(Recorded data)
....................

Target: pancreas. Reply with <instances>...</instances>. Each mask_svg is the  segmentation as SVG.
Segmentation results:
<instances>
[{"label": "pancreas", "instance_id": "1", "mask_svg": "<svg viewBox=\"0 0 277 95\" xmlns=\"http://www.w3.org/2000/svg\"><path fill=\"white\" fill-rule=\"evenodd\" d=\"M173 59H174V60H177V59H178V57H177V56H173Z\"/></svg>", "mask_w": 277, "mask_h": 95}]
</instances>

....................

» **EXERCISE DETAILS**
Please return every line of the entries above verbatim, without changing a single character.

» **THE OUTPUT**
Target: pancreas. Reply with <instances>...</instances>. Each mask_svg is the  segmentation as SVG.
Segmentation results:
<instances>
[{"label": "pancreas", "instance_id": "1", "mask_svg": "<svg viewBox=\"0 0 277 95\" xmlns=\"http://www.w3.org/2000/svg\"><path fill=\"white\" fill-rule=\"evenodd\" d=\"M173 59H174V60H177V59H178V57H177V56H173Z\"/></svg>", "mask_w": 277, "mask_h": 95}]
</instances>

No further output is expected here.